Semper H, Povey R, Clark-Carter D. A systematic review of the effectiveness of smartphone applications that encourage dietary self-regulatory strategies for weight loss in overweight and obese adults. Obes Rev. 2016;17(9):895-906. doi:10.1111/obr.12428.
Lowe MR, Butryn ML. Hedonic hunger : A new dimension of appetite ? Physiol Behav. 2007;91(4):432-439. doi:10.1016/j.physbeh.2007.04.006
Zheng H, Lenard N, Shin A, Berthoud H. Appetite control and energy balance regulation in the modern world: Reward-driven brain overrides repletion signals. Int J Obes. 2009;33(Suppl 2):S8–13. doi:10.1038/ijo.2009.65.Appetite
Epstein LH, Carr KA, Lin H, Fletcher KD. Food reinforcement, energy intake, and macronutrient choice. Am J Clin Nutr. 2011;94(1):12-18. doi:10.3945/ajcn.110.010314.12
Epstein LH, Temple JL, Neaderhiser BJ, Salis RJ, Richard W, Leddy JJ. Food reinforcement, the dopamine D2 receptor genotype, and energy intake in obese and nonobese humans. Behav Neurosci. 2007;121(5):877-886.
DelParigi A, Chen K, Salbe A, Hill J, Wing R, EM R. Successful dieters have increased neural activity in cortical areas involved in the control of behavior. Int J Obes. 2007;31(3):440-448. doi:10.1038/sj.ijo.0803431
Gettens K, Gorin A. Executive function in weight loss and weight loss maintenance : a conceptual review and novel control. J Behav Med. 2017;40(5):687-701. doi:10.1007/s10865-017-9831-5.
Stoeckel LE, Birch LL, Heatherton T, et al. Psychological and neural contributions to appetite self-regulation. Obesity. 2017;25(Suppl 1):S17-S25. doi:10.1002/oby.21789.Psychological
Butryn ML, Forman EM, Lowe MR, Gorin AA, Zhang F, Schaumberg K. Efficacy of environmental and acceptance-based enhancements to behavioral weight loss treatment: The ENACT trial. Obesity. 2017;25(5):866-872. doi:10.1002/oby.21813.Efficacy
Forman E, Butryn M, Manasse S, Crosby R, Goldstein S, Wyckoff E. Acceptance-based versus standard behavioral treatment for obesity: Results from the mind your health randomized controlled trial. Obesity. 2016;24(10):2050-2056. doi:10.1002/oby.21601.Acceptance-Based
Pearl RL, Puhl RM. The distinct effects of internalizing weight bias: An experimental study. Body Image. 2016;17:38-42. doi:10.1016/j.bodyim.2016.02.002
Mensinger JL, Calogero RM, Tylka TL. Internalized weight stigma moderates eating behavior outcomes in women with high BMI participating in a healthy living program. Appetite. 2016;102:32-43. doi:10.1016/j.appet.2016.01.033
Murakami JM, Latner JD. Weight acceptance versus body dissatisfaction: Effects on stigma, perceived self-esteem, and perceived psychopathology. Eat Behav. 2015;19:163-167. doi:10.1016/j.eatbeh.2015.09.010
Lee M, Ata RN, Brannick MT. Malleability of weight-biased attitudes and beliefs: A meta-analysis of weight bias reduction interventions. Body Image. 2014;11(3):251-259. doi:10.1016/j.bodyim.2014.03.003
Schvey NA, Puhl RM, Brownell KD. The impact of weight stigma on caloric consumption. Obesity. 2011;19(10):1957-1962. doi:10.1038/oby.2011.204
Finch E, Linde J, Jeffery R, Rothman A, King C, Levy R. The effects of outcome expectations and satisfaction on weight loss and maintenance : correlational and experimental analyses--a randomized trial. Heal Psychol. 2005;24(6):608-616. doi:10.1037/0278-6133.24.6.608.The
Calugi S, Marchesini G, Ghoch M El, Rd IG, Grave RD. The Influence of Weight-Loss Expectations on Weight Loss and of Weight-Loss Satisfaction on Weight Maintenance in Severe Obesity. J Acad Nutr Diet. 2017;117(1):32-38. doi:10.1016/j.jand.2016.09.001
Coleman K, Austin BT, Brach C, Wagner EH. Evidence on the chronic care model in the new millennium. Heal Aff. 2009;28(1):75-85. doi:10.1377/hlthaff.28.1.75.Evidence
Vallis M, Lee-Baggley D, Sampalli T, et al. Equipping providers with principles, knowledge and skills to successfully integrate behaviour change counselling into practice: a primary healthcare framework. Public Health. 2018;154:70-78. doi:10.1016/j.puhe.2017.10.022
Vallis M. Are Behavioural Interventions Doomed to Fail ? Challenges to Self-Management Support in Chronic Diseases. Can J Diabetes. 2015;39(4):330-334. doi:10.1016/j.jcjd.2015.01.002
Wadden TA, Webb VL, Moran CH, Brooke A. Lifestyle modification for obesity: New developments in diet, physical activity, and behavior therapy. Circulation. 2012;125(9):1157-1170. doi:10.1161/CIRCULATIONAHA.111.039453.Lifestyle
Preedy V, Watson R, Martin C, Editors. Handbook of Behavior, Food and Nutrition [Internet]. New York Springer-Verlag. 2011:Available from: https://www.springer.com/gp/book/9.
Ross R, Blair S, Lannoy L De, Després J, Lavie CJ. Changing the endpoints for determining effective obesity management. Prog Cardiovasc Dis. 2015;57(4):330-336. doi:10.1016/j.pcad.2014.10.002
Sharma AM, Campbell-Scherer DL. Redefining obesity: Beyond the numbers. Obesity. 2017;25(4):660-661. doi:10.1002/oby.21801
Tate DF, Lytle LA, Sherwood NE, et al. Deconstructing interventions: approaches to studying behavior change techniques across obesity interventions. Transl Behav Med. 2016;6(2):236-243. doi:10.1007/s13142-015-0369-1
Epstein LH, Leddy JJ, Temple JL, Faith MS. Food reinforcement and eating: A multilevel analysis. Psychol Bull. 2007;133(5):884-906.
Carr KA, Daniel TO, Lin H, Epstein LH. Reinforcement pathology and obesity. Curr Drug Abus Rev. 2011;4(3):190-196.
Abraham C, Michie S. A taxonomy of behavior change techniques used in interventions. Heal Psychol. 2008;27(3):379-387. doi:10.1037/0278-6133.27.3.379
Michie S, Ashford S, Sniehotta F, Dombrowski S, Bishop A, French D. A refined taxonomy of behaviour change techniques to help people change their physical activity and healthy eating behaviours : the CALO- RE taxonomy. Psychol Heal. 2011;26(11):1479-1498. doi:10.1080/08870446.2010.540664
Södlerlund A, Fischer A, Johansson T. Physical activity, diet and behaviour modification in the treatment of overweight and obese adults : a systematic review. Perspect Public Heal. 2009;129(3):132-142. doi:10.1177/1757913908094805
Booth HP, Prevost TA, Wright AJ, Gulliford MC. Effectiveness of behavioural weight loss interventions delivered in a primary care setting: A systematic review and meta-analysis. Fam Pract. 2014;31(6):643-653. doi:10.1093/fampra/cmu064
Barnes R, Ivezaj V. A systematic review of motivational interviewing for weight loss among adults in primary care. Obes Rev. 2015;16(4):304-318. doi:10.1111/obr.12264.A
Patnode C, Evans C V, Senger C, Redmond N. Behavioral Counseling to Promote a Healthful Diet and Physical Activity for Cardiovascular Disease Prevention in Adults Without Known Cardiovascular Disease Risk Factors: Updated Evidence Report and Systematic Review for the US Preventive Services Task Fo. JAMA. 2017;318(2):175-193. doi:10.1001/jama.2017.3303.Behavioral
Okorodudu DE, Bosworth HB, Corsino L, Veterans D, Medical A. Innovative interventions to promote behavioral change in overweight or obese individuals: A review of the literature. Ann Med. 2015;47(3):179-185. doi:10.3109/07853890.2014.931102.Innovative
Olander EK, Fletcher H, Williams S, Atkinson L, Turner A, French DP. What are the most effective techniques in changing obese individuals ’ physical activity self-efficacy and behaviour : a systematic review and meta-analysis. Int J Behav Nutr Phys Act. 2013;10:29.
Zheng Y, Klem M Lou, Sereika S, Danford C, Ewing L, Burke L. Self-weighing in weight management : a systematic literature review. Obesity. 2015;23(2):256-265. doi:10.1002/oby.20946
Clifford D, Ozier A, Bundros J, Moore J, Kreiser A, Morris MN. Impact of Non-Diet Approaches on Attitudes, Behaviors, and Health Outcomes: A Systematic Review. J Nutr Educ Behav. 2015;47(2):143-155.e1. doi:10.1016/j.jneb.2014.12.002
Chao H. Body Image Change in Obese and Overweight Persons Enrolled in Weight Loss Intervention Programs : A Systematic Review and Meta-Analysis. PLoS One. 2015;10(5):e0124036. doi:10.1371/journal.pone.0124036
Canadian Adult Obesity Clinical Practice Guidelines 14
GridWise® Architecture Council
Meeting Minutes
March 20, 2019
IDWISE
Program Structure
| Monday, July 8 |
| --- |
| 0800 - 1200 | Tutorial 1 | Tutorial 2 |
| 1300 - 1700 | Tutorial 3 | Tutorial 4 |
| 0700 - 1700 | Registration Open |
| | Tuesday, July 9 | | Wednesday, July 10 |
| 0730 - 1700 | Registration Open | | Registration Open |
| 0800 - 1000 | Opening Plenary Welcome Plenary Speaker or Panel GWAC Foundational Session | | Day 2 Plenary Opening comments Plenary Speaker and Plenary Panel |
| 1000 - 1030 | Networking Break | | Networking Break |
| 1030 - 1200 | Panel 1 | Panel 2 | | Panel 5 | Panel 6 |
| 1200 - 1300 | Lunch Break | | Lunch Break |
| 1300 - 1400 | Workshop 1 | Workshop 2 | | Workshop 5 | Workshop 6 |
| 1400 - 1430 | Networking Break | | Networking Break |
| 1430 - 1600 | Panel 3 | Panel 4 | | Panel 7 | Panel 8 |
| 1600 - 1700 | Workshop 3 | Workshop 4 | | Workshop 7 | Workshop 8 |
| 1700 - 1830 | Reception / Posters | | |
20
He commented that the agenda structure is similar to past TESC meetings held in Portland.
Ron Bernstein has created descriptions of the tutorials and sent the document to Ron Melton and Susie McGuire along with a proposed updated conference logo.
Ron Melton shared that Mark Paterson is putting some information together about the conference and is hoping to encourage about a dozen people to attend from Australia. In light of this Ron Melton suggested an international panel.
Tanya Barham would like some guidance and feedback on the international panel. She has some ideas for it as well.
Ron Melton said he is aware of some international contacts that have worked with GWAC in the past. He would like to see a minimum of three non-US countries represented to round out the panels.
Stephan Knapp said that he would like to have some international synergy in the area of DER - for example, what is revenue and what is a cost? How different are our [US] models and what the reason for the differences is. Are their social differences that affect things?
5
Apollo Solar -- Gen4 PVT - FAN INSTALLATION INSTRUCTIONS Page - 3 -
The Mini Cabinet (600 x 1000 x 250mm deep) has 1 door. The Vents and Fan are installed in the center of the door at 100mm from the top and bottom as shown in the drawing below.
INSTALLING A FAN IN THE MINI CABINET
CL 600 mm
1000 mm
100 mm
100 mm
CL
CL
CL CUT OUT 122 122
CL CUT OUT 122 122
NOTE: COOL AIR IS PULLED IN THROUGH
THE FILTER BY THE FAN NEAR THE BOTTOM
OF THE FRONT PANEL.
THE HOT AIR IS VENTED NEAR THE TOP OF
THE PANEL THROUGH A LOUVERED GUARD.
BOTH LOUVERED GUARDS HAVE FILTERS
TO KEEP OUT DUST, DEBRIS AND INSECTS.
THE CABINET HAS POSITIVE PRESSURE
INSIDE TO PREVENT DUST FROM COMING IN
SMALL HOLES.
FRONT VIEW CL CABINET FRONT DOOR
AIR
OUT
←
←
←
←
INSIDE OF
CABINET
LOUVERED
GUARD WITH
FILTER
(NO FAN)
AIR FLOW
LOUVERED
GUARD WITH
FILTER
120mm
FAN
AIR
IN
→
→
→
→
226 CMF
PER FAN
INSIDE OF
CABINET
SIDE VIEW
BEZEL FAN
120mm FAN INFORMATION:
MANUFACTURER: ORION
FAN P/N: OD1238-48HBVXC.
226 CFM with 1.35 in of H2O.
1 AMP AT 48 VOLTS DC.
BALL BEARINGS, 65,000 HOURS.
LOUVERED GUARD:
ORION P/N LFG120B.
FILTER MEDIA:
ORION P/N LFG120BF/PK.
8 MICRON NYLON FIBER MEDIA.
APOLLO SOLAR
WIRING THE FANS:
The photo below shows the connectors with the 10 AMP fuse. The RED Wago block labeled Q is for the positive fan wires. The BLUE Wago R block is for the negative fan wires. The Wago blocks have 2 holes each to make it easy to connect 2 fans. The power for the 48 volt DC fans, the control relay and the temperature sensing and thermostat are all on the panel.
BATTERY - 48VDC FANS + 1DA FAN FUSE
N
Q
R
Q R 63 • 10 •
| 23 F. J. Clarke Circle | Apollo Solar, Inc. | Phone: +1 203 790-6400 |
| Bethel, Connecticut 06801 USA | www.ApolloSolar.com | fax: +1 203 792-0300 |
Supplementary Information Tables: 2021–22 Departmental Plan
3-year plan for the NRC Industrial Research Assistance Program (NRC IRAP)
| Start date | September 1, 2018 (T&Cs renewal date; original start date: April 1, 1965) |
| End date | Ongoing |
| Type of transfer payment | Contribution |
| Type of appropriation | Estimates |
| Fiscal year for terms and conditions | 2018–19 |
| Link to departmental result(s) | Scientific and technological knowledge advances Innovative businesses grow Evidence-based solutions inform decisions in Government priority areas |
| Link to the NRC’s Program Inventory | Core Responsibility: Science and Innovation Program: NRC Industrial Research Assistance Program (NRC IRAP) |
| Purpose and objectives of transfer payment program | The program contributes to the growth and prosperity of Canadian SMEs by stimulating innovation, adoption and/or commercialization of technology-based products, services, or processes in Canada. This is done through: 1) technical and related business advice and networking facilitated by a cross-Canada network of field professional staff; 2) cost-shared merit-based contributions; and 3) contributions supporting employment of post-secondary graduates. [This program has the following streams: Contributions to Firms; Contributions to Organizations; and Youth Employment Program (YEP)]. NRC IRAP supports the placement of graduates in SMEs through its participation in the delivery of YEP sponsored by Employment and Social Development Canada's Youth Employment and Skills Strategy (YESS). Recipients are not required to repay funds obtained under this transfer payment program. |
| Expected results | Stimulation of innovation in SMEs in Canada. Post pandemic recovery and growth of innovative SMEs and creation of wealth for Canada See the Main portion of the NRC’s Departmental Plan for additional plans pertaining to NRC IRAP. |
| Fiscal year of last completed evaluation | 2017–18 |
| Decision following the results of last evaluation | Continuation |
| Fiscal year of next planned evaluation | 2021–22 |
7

What to produce. Your answer must be the lines above from the one containing "Gettens K, Gorin" to the one containing "Butryn ML, Forman", both included, restated word for word.

Response to this task.
Gettens K, Gorin A. Executive function in weight loss and weight loss maintenance : a conceptual review and novel control. J Behav Med. 2017;40(5):687-701. doi:10.1007/s10865-017-9831-5.
Stoeckel LE, Birch LL, Heatherton T, et al. Psychological and neural contributions to appetite self-regulation. Obesity. 2017;25(Suppl 1):S17-S25. doi:10.1002/oby.21789.Psychological
Butryn ML, Forman EM, Lowe MR, Gorin AA, Zhang F, Schaumberg K. Efficacy of environmental and acceptance-based enhancements to behavioral weight loss treatment: The ENACT trial. Obesity. 2017;25(5):866-872. doi:10.1002/oby.21813.Efficacy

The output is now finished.